António Saramago: “A enologia é uma ciência que requer muita paixão”

António Saramago trabalha há seis décadas no mundo dos vinhos (Fotografia de Leonardo Negrão/GI)
Com 60 anos de carreira, Saramago é o enólogo mais antigo em atividade em Portugal. Para celebrar a data, foi convidado a apresentar alguns vinhos na sétima edição lisboeta do Enóphilo Wine Fest, que decorreu em abril.

Começou a trabalhar muito novo no mundo dos vinhos. Como foram os primeiros tempos?
Trabalhei 50 anos numa grande empresa, entrei lá aos 14 anos. Nos anos 1970, fui estudar para Bordéus. Na altura, não havia enólogos em Portugal. Adorei estar lá. Tive como professores grandes enólogos como Peynaud e Pascal Ribéreau-Gayon. Percebi que não sabia nada. Foi começar do zero. Depois, voltei à empresa onde trabalhava e nessa altura não me sentia satisfeito com o que fazia.

Foi quando começou a fazer projetos diferentes.
Sim. No Alentejo, criei o Tapada de Coelheiros. Plantei Chardonnay, casta que ninguém plantava lá. No início, toda a gente me chamou maluco. Depois, as pessoas diziam que eu fazia o melhor vinho do Alentejo e o melhor Chardonnay de Portugal. Também plantei Cabernet Sauvignon e Merlot, quis fazer um vinho parecido com Bordeaux.

O vinho nasce na sua cabeça, antes de nascer na adega.
Sim, tenho sempre um objetivo. Também já me enganei muitas vezes, mas se calhar menos do que acertei.

Também defende as castas nacionais, como o Castelão. Até é conhecido como Sr. Castelão.
Todas as regiões têm a sua identidade. O Dão tem a Touriga Nacional e nós, em Setúbal, o Castelão. Gosto de trabalhar essa casta e desenhar vinhos diferentes.

Há 14 anos que faz vinhos na vinícola Villaggio Grando, em Santa Catarina, no sul do Brasil. Como tem sido essa experiência?
Cada país tem a sua forma de olhar para o vinho. No princípio, senti alguma dificuldade porque era um mundo diferente. Os solos e os microclimas são diferentes. Tem sido uma aprendizagem muito boa.

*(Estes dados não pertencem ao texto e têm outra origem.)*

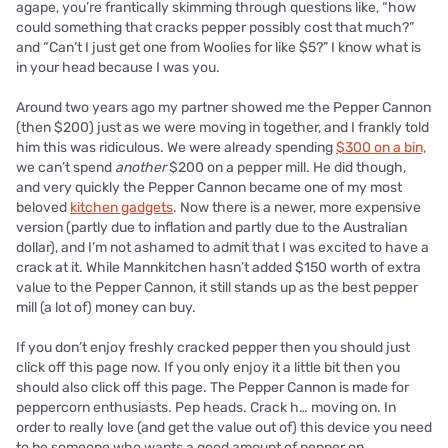
agape, you’re frantically skimming through questions like, “how
could something that cracks pepper possibly cost that much?”
and “Can’t I just get one from Woolies for like $5?” I know what is
in your head because I was you.
Around two years ago my partner showed me the Pepper Cannon
(then $200) just as we were moving in together, and I frankly told
him this was ridiculous. We were already spending
$300 on a bin,
we can’t spend
another
$200 on a pepper mill. He did though,
and very quickly the Pepper Cannon became one of my most
beloved
kitchen gadgets
. Now there is a newer, more expensive
version (partly due to inflation and partly due to the Australian
dollar), and I’m not ashamed to admit that I was excited to have a
crack at it. While Mannkitchen hasn’t added $150 worth of extra
value to the Pepper Cannon, it still stands up as the best pepper
mill (a lot of) money can buy.
If you don’t enjoy freshly cracked pepper then you should just
click off this page now. If you only enjoy it a little bit then you
should also click off this page. The Pepper Cannon is made for
peppercorn enthusiasts. Pep heads. Crack h… moving on. In
order to really love (and get the value out of) this device you need
to be someone who wants a good amount of pepper on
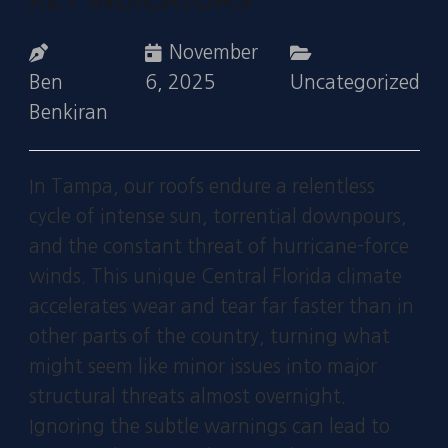
November
Ben
6, 2025
Uncategorized
Benkiran
In Tampa, our roofs endure a relentless
cycle of intense sun, torrential downpours,
and the constant threat of hurricane-force
winds. This unique Central Florida climate
accelerates wear and tear far faster than in
other parts of the country, turning what
might seem like minor issues into major
structural threats almost overnight.
Ignoring the subtle warnings can lead to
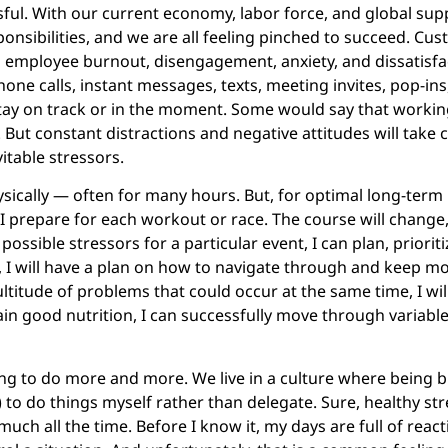
sful. With our current economy, labor force, and global supp
ponsibilities, and we are all feeling pinched to succeed. C
employee burnout, disengagement, anxiety, and dissatisfac
hone calls, instant messages, texts, meeting invites, pop-in
 stay on track or in the moment. Some would say that working
ut constant distractions and negative attitudes will take co
itable stressors.
hysically — often for many hours. But, for optimal long-term
e, I prepare for each workout or race. The course will change
 possible stressors for a particular event, I can plan, prior
, I will have a plan on how to navigate through and keep 
ultitude of problems that could occur at the same time, I wi
ain good nutrition, I can successfully move through variable
ing to do more and more. We live in a culture where being b
) to do things myself rather than delegate. Sure, healthy str
uch all the time. Before I know it, my days are full of reacti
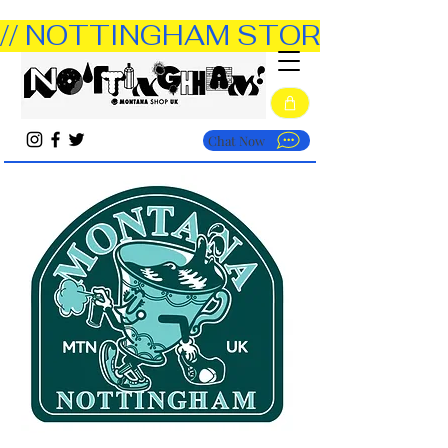
// NOTTINGHAM STORE OPEN TUE
Chat Now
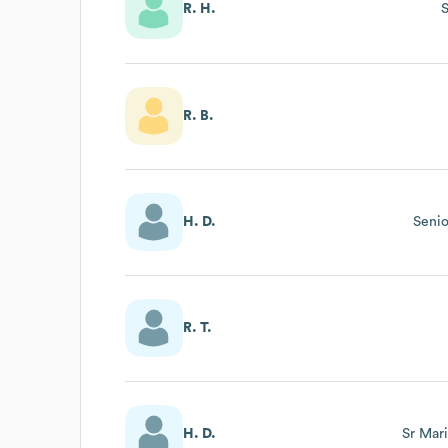
R. H.
R. B.
H. D.
Senio
R. T.
H. D.
Sr Mar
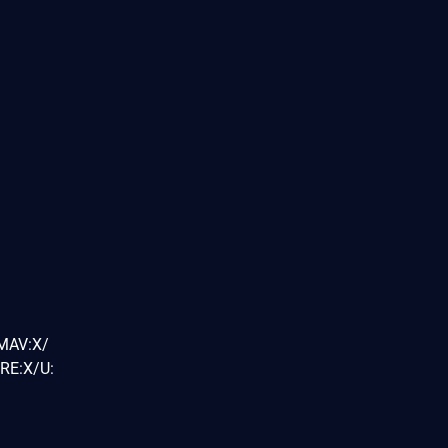
/MAV:X/
RE:X/U:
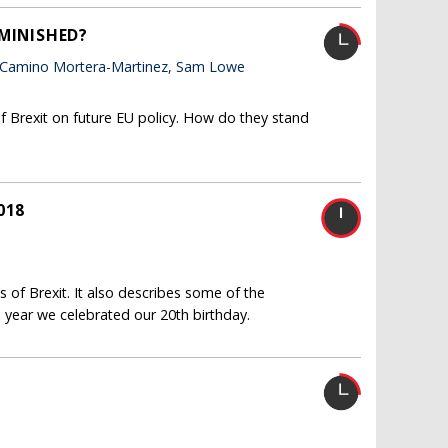
IMINISHED?
 Camino Mortera-Martinez, Sam Lowe
f Brexit on future EU policy. How do they stand
018
 of Brexit. It also describes some of the
 year we celebrated our 20th birthday.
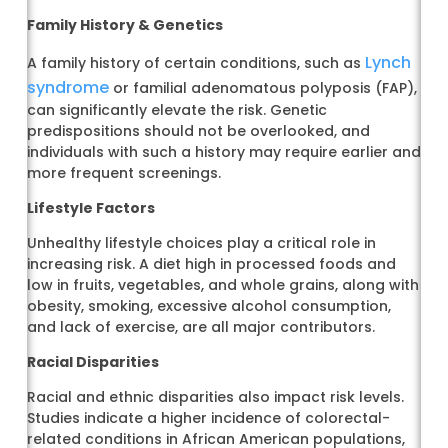
Family History & Genetics
Lynch
A family history of certain conditions, such as
syndrome
or familial adenomatous polyposis (FAP),
can significantly elevate the risk. Genetic
predispositions should not be overlooked, and
individuals with such a history may require earlier and
more frequent screenings.
Lifestyle Factors
Unhealthy lifestyle choices play a critical role in
increasing risk. A diet high in processed foods and
low in fruits, vegetables, and whole grains, along with
obesity, smoking, excessive alcohol consumption,
and lack of exercise, are all major contributors.
Racial Disparities
Racial and ethnic disparities also impact risk levels.
Studies indicate a higher incidence of colorectal-
related conditions in African American populations,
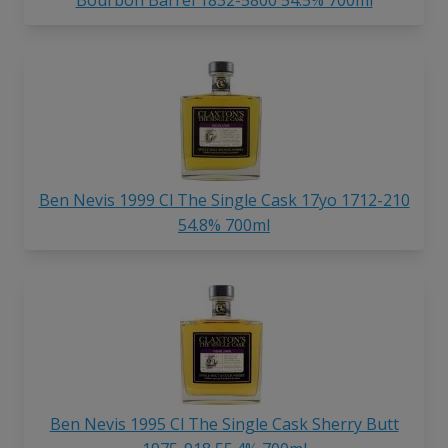
Ben Nevis 1999 Cl The Single Cask 17yo 1712-210
54.8% 700ml
Ben Nevis 1995 Cl The Single Cask Sherry Butt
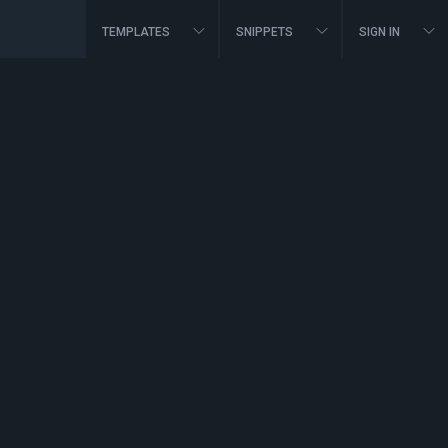
TEMPLATES
SNIPPETS
SIGN IN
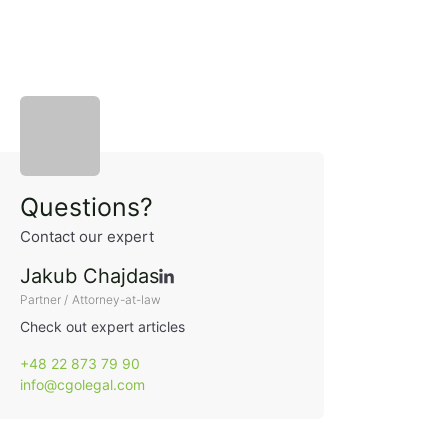
Sidebar
Questions?
Contact our expert
Jakub Chajdas
Partner / Attorney-at-law
Check out expert articles
+48 22 873 79 90
info@cgolegal.com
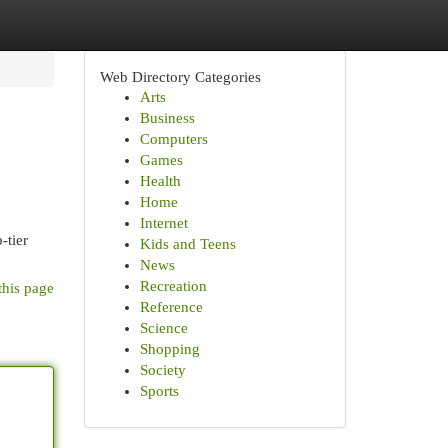
Web Directory Categories
Arts
Business
Computers
Games
Health
Home
Internet
-tier
Kids and Teens
News
Recreation
this page
Reference
Science
Shopping
Society
Sports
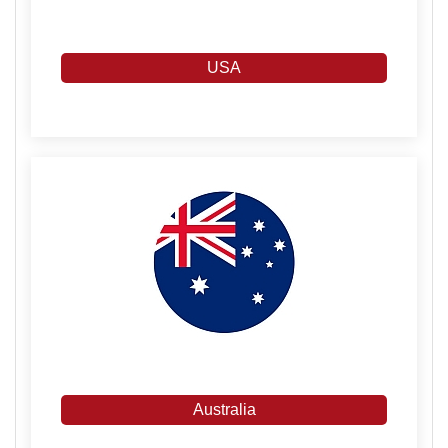
USA
Australia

E se lá estou há 14 anos é porque gostam do meu trabalho. Um dos espumantes que lá fiz ganhou o prémio de melhor espumante brasileiro.

O que é necessário para se ser um bom enólogo?
Experiência e talento. A enologia é uma ciência que requer muito trabalho e paixão, muitas horas a falar com o vinho. E é importante ter memória gustativa e olfativa. É preciso provar e beber os melhores do mundo. Provar bem é muito importante.

O que lhe falta fazer como enólogo?
O meu caminho está curto, sinto isso. O único vinho que não gostava de ir embora sem mostrar é uma homenagem aos meus quatro netos. Foram as melhores criaturas que o mundo me deu. Fiz mil garrafas, 250 para cada um. É de 2014 e vai chamar-se Sucessão. É 100 por cento Castelão. Não tenho pressa. Mas quero que me digam que este vinho é especial.


ANTÓNIO SARAMAGO VINHOS

Nascido há 75 anos, em Vila Nogueira de Azeitão, António Saramago já foi responsável por dezenas de projetos. Há 20 anos, criou uma marca própria, na sua terra natal, com os filhos António, também enólogo, Nuno e a mulher, Ausenda. Produz aqui vinhos, onde se destaca a casta Castelão e Moscatéis de Setúbal.